When looking at the F-measure scores it is interesting to note that mixing relationships increases performance, both in the non-enriched (“GTAA all”) and in the enriched (“All relations”) case. This suggests that the nature of the relationship (broader, narrower, related) is not a big issue, at least not in this case. It would be worthwhile to study this in more detail in future experiments.

The next step in this line of research would be to investigate the use of newly inferred relations in the ranking of results. We could, for example, set a ‘traversal cost’ for each type of relation, as in [26]. A related issue is the adaptation of the groundtruth from shot level to program level. A ranked list of relevant programs, based on the number of relevant shots they contain, could be used to evaluate a ranked list of results.

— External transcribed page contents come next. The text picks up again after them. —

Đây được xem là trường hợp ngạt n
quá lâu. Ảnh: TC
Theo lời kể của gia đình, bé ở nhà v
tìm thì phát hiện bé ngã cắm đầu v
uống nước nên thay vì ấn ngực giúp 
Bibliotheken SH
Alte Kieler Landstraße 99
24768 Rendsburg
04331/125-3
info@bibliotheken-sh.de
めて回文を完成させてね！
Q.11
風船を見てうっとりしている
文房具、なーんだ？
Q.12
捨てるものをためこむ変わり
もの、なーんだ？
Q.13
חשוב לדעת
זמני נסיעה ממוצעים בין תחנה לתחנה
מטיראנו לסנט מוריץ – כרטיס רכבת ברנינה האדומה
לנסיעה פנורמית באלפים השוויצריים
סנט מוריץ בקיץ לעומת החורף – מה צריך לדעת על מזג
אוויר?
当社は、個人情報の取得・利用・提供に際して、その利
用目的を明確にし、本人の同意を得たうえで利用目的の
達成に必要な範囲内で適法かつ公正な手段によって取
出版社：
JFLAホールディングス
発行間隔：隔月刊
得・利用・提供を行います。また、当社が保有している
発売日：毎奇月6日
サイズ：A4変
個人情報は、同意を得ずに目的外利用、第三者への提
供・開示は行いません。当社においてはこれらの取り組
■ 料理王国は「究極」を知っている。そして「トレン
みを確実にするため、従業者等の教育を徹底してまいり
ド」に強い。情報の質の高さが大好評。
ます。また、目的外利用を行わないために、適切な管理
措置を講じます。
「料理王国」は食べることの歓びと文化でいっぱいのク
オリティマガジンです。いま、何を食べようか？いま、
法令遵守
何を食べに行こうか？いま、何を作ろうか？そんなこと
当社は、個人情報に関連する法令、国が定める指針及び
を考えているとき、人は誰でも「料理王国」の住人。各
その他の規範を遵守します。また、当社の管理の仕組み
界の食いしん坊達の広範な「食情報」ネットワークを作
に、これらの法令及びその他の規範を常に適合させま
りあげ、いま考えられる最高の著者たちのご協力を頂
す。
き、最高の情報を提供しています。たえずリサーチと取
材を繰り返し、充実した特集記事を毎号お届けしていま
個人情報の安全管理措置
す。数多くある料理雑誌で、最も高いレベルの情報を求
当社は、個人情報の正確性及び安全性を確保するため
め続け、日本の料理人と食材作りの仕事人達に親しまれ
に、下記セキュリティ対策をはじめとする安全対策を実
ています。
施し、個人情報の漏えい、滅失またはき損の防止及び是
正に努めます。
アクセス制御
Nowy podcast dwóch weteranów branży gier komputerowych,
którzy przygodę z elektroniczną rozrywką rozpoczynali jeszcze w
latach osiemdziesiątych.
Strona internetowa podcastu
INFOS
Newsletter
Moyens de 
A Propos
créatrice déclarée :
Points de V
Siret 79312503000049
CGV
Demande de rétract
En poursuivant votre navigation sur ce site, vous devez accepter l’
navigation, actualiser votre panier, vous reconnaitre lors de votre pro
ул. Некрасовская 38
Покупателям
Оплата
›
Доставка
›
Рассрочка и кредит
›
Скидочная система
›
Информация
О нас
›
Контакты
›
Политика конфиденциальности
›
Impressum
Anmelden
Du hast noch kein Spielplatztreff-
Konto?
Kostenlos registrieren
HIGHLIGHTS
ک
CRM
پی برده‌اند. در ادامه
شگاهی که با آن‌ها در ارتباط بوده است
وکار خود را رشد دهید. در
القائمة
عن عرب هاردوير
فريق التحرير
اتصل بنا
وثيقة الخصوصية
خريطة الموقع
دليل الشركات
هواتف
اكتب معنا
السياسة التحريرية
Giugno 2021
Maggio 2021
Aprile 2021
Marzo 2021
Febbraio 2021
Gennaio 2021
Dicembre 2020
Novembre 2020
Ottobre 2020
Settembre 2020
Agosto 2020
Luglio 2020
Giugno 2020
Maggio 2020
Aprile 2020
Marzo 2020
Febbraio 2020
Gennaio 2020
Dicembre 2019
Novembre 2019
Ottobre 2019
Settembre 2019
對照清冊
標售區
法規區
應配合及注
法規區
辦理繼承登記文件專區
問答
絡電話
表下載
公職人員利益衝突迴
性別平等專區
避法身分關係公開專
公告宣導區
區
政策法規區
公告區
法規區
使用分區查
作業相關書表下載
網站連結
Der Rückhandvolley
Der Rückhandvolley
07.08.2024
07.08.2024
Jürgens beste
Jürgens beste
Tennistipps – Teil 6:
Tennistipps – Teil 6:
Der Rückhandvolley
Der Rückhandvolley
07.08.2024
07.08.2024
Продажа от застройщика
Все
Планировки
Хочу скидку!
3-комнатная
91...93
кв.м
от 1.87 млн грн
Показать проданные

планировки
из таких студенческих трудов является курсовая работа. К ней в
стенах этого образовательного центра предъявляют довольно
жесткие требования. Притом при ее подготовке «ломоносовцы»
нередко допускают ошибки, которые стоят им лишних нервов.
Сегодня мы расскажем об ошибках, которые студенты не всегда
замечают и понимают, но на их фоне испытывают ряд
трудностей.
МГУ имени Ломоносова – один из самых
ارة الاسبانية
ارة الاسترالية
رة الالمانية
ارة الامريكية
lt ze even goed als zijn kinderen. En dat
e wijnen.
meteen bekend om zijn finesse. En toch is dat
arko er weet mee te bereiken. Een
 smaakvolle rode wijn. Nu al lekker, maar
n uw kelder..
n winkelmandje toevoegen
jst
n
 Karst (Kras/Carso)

Our thesaurus enrichment approach was based on an anchoring to WordNet. In a small evaluation study, we have shown that different types of anchoring lead to differences in the quality of the inferred relations. We were particularly intrigued by the relations that were inferred from a mapping based on the split parts of a compound term. This type of mapping seems to be especially promising when a mapping based on the complete term is not found. However, the high number of incorrect relations that were inferred from this type of mapping, calls for more research on how to successfully put to use the split compound terms for thesaurus enrichment. In addition, further experiments could reveal what the effect of different WordNet relations is on our thesaurus enrichment approach: hyponyms, meronyms, but also other relations that were not yet used. Finally, we are interested to compare the outcome of thesaurus enrichment methods that do not make use of explicit semantic knowledge, such as approaches using Hearst-like patterns to extract relations between terms from text or from the web.

The use of TRECVID data enabled us to experiment on a dataset of reasonable size. However, it also raises some issues. The TRECVID ground truth is based on the pooled results of TRECVID 2007 participants: only items returned by at least one of the participants are judged, while items not returned by anyone are considered incorrect. This could in theory lead to a negative image of our results, since we did not contribute to the pool. It is been argued that this is a negligible problem. Zobel [30], for example, demonstrated that the difference in rating between a system in- and outside the pool is small. However, all systems in his test were content-based image retrieval systems. The retrieval approach under consideration in the present paper is concept-based. Since we use another type of information (metadata instead of the audiovisual signal), it is well possible that we retrieve a set of documents that is disjoint from the set that was retrieved by the content-based systems that contributed to the pool. Therefore, the effect of being outside the pool is potentially larger.

The translation of TRECVID topics to GTAA terms was done manually. In a final application this translation would be done either automatically, which is done in [24], or by the searcher, as in [10]. However, in the present paper our goal was not to build an application but to investigate the possibilities of retrieval with an automatically enriched thesaurus.